For which it was conceived. Paper and cardboard are transformed into multiple objects that stimulate the visual senses through the contrasting play of paints, colours, materials cut and dismembered to generate a new form, with powerful and fascinating visual expression. In his hands, paper transforms itself into an object, into an installation, it amazes us by changing morphology and prompting us to get to know the genesis of every single work, every single sheet folded, painted, dismembered, converted.
With an extraordinary poeticity, Ritzmann also makes abundant use of printed pages, decontextualised and given new life - but even, in the process of mutating the material, he allows it to emerge with a seductive allusive force. The viewer thus becomes the protagonist of the work; intrigued by it, he is drawn to observe the work more closely in order to grasp the words on what were once pages of a book, a text, a newspaper and have now become something else.
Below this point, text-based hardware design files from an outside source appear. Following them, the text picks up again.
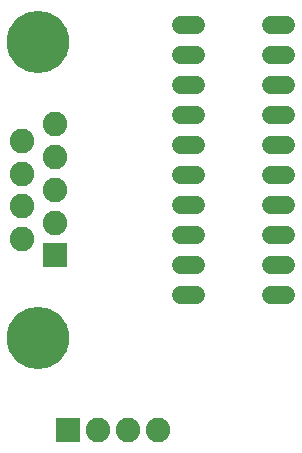
<source format=gbs>
G75*
%MOIN*%
%OFA0B0*%
%FSLAX25Y25*%
%IPPOS*%
%LPD*%
%AMOC8*
5,1,8,0,0,1.08239X$1,22.5*
%
%ADD10C,0.06000*%
%ADD11R,0.08200X0.08200*%
%ADD12C,0.08200*%
%ADD13C,0.20800*%
D10*
X0111032Y0175000D02*
X0116232Y0175000D01*
X0116232Y0185000D02*
X0111032Y0185000D01*
X0111032Y0195000D02*
X0116232Y0195000D01*
X0116232Y0205000D02*
X0111032Y0205000D01*
X0111032Y0215000D02*
X0116232Y0215000D01*
X0116232Y0225000D02*
X0111032Y0225000D01*
X0111032Y0235000D02*
X0116232Y0235000D01*
X0116232Y0245000D02*
X0111032Y0245000D01*
X0111032Y0255000D02*
X0116232Y0255000D01*
X0116232Y0265000D02*
X0111032Y0265000D01*
X0141032Y0265000D02*
X0146232Y0265000D01*
X0146232Y0255000D02*
X0141032Y0255000D01*
X0141032Y0245000D02*
X0146232Y0245000D01*
X0146232Y0235000D02*
X0141032Y0235000D01*
X0141032Y0225000D02*
X0146232Y0225000D01*
X0146232Y0215000D02*
X0141032Y0215000D01*
X0141032Y0205000D02*
X0146232Y0205000D01*
X0146232Y0195000D02*
X0141032Y0195000D01*
X0141032Y0185000D02*
X0146232Y0185000D01*
X0146232Y0175000D02*
X0141032Y0175000D01*
D11*
X0073632Y0130000D03*
X0069223Y0188189D03*
D12*
X0058042Y0193661D03*
X0069223Y0199094D03*
X0058042Y0204567D03*
X0069223Y0210000D03*
X0058042Y0215433D03*
X0069223Y0220906D03*
X0058042Y0226339D03*
X0069223Y0231811D03*
X0083632Y0130000D03*
X0093632Y0130000D03*
X0103632Y0130000D03*
D13*
X0063632Y0160787D03*
X0063632Y0259213D03*
M02*

</source>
Gerda Ritzmann's works are cloaked in energy and movement in space, with their twisting, coiling, winding in spirals, twisting in knots, which convey to the viewer the desire, the will to penetrate into them to let oneself be enveloped by those same spirals, to untie those same knots, to be misled by the optical play of geometric figures, graphic signs, intertwining, moving forms.
The artist thus arrives at two possible typologies: on the one hand, plastic, volumetric, three-dimensional works - the subject of the exhibition - that can be labelled as sculptures dialoguing directly with the space in which they are placed, and on the other hand, the two-dimensional compositions, real panels of approaching forms organised according to the principles dear to the Gestalt school, more precisely tessellation, modular reiteration, the dialectic between full and empty, symmetries, alignments.
The exhibition proposes a series of sculptures, installations and two-dimensional works that delve into the universe of the artist who has become a champion of recycling, in the artistic sense, but above all a champion of a way of making art that assigns forms a new status; that of becoming true aesthetic incentives capable of arousing wonder while at the same time stimulating the interpretative imagination of the observer, who is invited to go beyond the mere material fact, overcoming a stereotyped vision of things as they appear.
What is undoubtedly impressive about Ritzmann's work is the unprecedented and experimental relationship built with this everyday material, paper, but perhaps even more so the thought, the lightness of vision and the novelty of the artistic interpretation that reinterprets our ways of life.